Required Skills and Qualifications
key Programming Skills
- strong proficiency in Python
- experience with Pandas, NumPy, and Scikit Learn
Machine Learning and Ai
- experience with PyTorch, TensorFlow, or Keras
- Ability to train and tune predictive models
Financial Knowledge
- basic understanding of the stock market, derivatives, or cryptocurrencies is desirable but not essential.
- A willingness to quickly learn financial concepts is necessary.
Mathematics
- A strong foundation in statistics and probability.
- An understanding of risk, variance, and distribution is beneficial.
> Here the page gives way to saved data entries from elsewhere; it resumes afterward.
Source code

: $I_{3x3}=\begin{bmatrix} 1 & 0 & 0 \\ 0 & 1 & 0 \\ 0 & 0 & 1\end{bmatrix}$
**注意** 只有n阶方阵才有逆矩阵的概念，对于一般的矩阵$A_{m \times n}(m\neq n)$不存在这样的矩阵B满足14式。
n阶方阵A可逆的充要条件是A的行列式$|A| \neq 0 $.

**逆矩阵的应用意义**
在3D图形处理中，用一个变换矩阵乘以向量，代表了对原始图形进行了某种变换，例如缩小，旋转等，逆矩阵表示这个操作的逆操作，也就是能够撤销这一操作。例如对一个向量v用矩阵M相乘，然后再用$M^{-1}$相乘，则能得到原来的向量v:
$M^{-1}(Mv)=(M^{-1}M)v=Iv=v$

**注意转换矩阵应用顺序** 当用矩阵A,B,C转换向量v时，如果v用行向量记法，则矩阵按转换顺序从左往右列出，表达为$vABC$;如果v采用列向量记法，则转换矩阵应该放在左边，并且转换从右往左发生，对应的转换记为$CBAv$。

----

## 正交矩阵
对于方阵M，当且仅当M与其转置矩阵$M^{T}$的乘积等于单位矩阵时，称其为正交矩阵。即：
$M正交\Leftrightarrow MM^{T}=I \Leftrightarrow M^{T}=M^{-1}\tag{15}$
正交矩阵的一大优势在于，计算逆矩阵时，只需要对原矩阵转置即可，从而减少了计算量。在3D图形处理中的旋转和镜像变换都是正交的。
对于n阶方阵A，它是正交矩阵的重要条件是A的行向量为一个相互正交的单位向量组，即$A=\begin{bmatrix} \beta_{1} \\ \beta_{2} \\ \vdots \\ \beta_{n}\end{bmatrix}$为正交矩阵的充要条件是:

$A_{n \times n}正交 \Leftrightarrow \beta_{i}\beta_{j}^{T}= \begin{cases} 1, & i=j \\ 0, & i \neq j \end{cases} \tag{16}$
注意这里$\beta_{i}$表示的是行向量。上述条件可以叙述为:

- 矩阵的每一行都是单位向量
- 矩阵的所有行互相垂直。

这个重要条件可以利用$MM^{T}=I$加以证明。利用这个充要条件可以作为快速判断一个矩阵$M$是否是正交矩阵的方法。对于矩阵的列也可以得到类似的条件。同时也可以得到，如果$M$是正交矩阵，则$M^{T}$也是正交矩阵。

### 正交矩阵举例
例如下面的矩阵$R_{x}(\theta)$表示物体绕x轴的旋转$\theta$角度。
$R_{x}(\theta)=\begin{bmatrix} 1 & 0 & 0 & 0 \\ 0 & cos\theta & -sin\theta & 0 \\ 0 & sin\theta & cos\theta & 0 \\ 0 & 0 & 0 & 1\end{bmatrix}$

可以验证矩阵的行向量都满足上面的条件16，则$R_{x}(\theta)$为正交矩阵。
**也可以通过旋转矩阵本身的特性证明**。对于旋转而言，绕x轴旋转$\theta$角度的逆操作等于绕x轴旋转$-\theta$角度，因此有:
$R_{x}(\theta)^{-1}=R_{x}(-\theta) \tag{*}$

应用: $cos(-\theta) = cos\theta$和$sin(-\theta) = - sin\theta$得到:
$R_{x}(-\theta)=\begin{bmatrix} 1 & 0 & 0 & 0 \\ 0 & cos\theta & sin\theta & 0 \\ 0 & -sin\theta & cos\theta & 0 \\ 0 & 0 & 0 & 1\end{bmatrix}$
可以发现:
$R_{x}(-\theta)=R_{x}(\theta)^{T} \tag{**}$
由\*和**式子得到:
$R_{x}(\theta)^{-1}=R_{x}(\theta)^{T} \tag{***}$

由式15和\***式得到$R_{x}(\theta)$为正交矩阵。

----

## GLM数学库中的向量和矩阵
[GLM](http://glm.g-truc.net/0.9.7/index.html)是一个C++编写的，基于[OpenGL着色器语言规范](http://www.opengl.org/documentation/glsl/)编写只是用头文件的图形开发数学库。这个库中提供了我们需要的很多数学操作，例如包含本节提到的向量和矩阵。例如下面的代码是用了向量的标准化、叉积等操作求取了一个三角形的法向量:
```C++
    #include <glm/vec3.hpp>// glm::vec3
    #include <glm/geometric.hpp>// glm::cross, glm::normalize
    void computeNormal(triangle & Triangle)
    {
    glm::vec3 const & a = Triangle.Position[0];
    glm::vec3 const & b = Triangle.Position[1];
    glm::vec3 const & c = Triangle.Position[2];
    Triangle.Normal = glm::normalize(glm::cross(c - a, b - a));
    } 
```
Recruitment Timeline and Key Dates
Karanwal Capital moves quickly and follows a rigorous recruitment schedule:
Application Deadline:January 12, 2026
Selection Completion Date: January 10, 2026
Offer Letter Issued Date: January 22, 2026
Preference will be given to candidates who can join immediately or within 15 days.
Who should apply?
You should apply if you meet these criteria:
- You have strong Python and ML Skills
- you enjoy working with financial Data
- you want to build real-world trading Systems
- you are comfortable working in a fast-paced, startup-like Environment
- you can join soon or have a short notice Period
both fresh graduates with strong technical skills and experienced engineers with a trading or ML background are encouraged to apply.
Why join Karanwal Capital?
- Direct collaboration with the Founder
- high ownership and Responsibility
- experience in global Markets
- real influence on business Decisions
- opportunity to build cutting-edge financial Technology
this role offers an excellent blend of engineering, finance, and entrepreneurship.
Frequently Asked Questions
1. Is this a remote or on-site position?
This position is based in Houston, but remote or hybrid flexibility may be available based on discussions with the team.
2. Is financial experience required?
No. Knowledge of finance is desirable but not required. Strong ML and Python skills are essential.
3. Will I work on real trading systems?
Yes. Your models will directly impact live trading decisions.
4. What kind of data will I work with?
You will work with market data such as OHLCV and tick data, as well as alternative data such as news and sentiment data.
5. Which ML models are primarily used?
Time series forecasting, LSTM networks, and regression models are commonly used.
6. Is the hiring process fast?
Yes. The company follows a strict and fast hiring timeline, with selections to be completed by January 10th.
7. Who will receive priority in the selection process?
Priority will be given to candidates who can join immediately or within 15 days.
Conclusion
The Machine Learning Engineer position at Cornwall Capital offers a unique opportunity to work at the intersection of finance, data science, and real-time decision-making. If you are passionate about building intelligent trading systems that directly impact financial outcomes, this role is the perfect platform for you.
With a fast-paced hiring process, a strong technical focus, and direct experience in real-world capital applications, this position is ideal for engineers who want to build a meaningful career in quantitative finance and machine learning.